### WHAT IS EXPECTED
Look through the data below and extract, unchanged, the lines from the one that contains "Understanding of Critical Elements of Informed Consent in" to the one that contains "Francis Anyaka Amayoa, Frederick", both included.

----- RECORD EXTRACTS -----

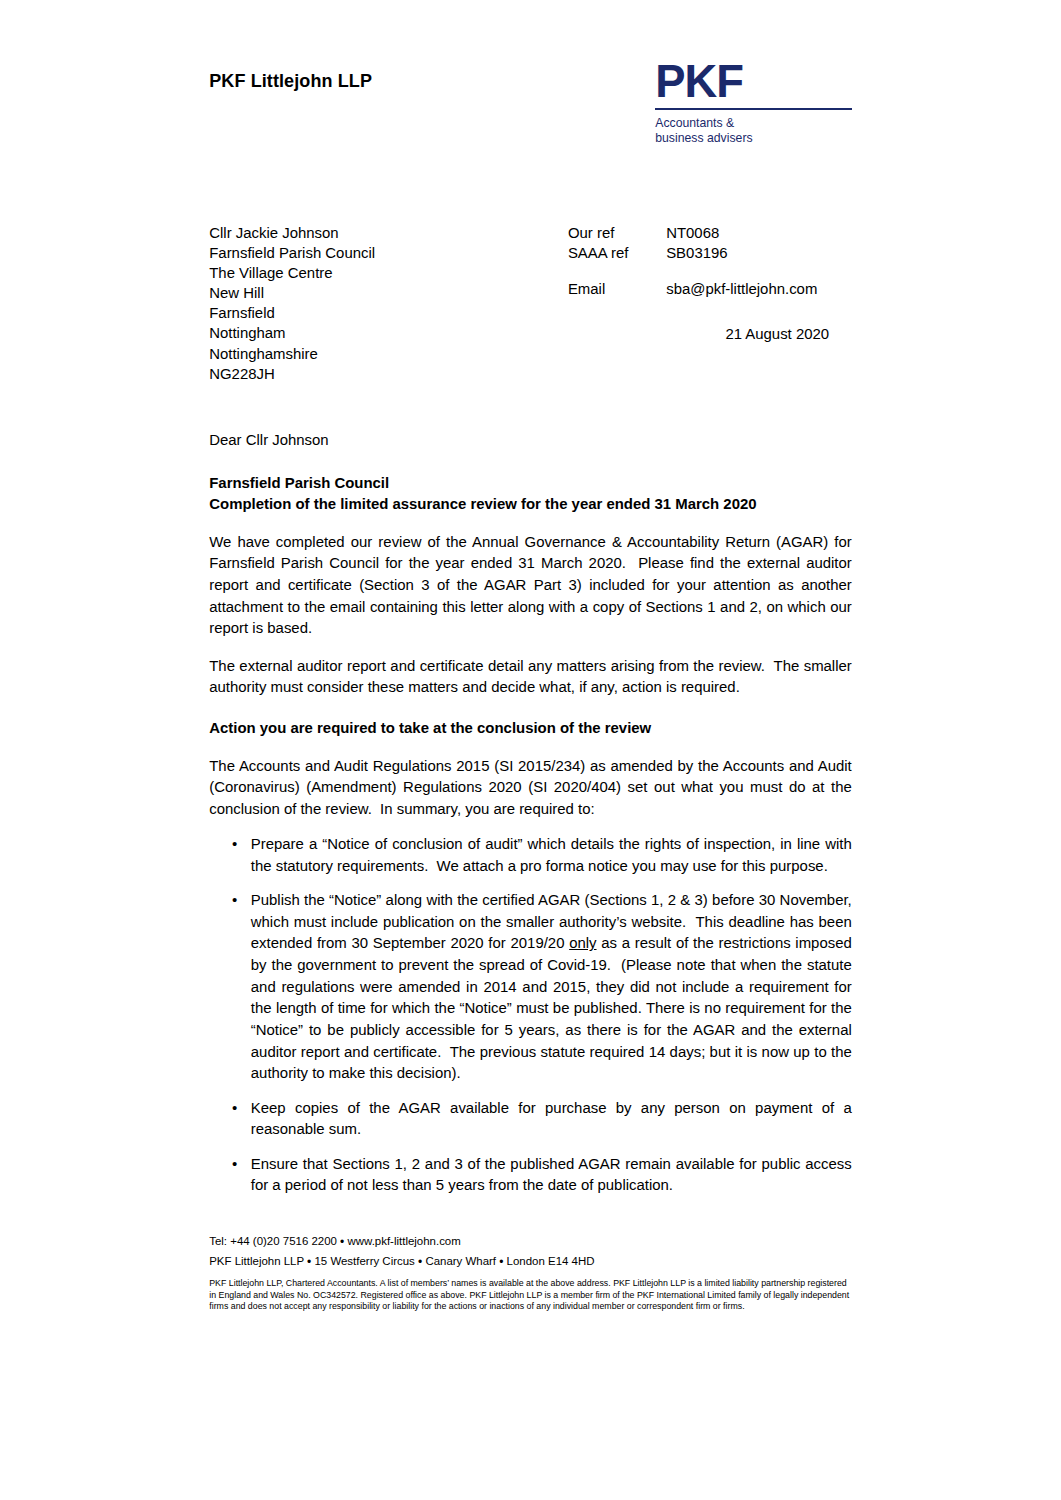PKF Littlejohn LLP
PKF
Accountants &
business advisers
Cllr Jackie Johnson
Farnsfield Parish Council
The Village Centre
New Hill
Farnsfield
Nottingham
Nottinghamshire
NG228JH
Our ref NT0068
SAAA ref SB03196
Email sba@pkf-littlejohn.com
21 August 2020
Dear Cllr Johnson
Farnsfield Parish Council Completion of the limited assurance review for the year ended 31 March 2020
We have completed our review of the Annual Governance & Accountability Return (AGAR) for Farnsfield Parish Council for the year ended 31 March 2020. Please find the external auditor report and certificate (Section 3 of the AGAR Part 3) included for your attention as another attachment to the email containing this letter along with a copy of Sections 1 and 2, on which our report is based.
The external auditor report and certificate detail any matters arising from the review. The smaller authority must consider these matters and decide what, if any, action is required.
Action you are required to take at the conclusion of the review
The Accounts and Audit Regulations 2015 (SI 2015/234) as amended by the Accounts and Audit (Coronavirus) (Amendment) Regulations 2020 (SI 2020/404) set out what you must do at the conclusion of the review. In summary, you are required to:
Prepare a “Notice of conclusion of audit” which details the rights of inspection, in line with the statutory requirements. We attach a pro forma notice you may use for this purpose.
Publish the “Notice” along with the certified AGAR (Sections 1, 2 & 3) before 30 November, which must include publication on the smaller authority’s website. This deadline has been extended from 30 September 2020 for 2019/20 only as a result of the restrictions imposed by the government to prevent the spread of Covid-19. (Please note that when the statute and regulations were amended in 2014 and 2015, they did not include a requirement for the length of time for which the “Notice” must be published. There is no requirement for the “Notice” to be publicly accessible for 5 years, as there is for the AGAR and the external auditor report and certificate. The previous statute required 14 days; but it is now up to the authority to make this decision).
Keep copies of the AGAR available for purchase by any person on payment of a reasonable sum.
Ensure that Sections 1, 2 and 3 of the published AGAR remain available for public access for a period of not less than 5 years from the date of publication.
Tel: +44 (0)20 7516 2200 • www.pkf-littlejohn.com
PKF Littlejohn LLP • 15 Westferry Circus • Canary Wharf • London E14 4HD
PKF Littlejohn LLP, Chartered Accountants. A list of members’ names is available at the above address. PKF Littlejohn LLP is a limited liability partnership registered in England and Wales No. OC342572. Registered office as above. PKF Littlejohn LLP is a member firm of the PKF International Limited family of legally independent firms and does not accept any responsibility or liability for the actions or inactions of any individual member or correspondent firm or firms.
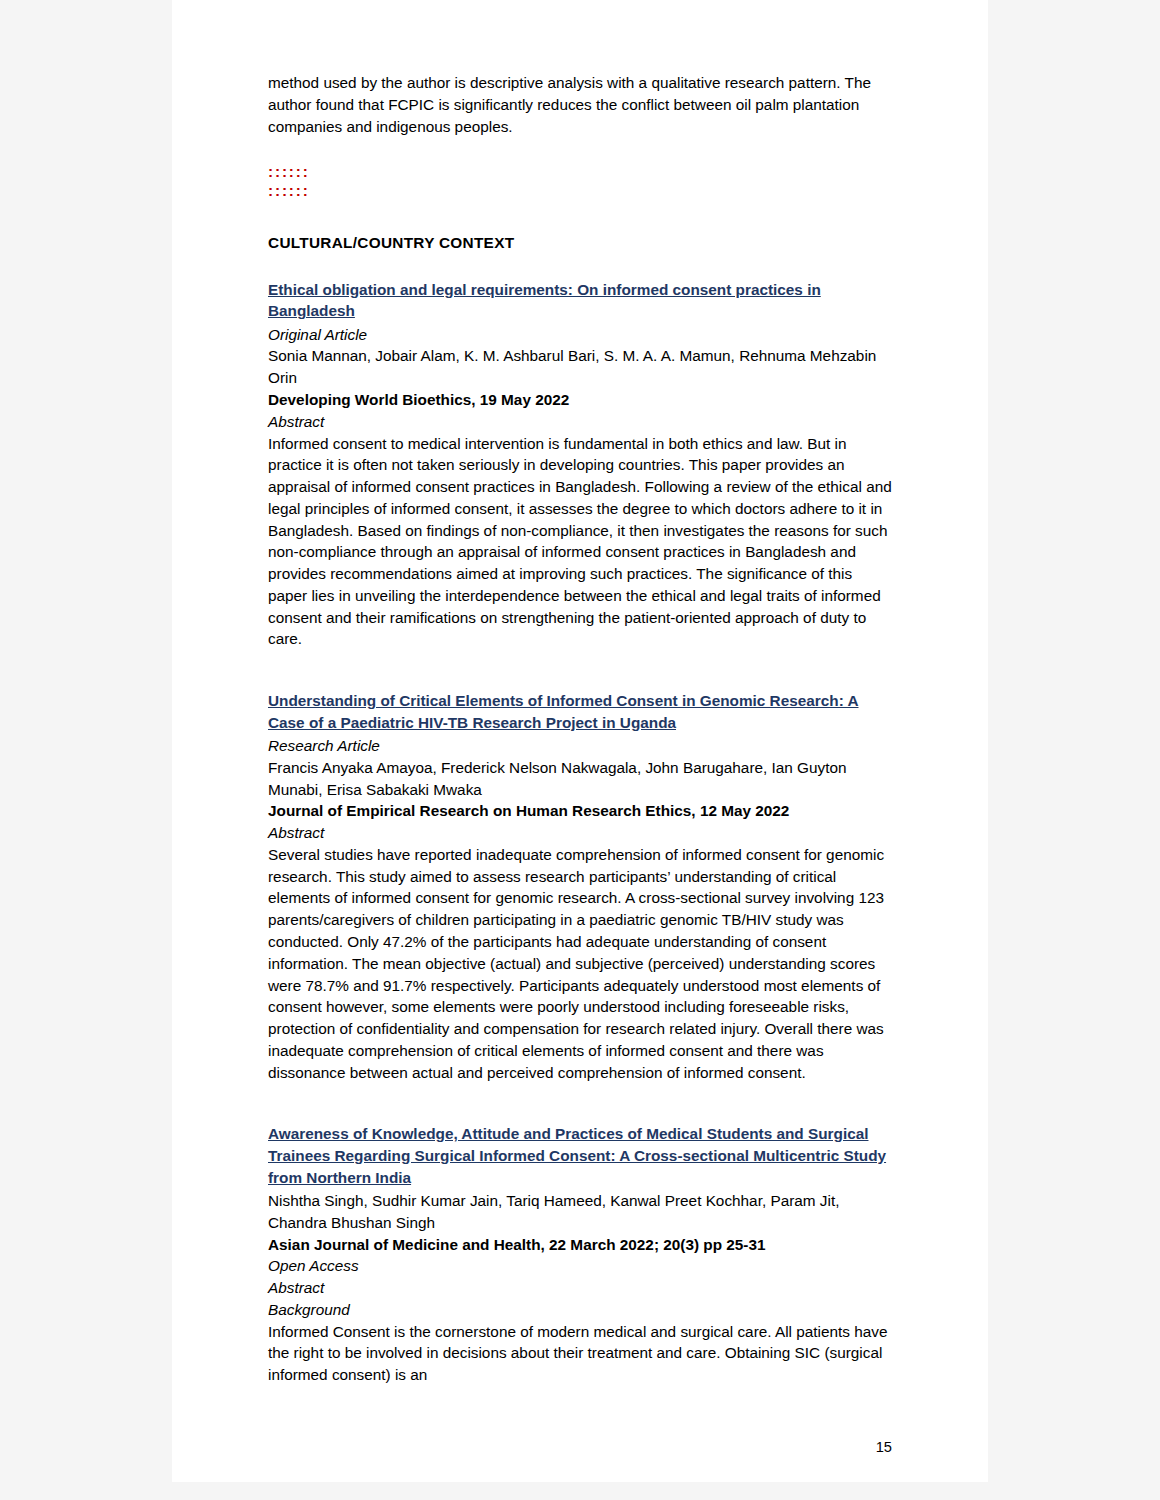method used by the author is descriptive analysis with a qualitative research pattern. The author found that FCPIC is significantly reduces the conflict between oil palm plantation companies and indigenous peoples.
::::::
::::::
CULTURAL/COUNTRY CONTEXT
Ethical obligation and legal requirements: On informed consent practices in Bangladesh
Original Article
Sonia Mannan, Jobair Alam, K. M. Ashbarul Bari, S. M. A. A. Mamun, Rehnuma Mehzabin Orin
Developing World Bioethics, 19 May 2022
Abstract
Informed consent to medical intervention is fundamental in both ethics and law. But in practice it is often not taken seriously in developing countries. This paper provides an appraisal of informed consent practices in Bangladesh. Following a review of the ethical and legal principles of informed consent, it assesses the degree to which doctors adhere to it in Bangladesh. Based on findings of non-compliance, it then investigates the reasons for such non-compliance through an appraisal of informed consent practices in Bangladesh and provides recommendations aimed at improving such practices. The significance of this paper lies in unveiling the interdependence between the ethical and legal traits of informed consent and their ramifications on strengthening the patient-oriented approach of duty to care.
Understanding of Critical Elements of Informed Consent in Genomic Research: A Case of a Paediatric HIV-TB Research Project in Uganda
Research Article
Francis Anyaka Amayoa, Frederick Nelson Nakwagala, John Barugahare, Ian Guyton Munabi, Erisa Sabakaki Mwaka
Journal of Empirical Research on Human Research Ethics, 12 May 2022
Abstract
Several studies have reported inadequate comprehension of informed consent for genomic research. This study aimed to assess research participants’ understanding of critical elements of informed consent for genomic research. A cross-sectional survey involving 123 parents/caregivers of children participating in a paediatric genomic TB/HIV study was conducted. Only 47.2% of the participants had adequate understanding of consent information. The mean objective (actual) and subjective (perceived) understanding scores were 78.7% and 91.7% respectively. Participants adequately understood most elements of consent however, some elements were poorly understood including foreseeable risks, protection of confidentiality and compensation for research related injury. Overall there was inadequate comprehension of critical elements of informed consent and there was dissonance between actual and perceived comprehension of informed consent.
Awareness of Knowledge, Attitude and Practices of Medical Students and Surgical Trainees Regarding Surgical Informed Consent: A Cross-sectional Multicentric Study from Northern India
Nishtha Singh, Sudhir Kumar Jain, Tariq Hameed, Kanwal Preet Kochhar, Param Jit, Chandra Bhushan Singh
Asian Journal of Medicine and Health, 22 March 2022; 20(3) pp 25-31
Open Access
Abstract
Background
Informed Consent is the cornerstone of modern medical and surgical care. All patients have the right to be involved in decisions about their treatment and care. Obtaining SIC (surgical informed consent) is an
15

-----

### TASK RESULT
Understanding of Critical Elements of Informed Consent in Genomic Research: A Case of a Paediatric HIV-TB Research Project in Uganda
Research Article
Francis Anyaka Amayoa, Frederick Nelson Nakwagala, John Barugahare, Ian Guyton Munabi, Erisa Sabakaki Mwaka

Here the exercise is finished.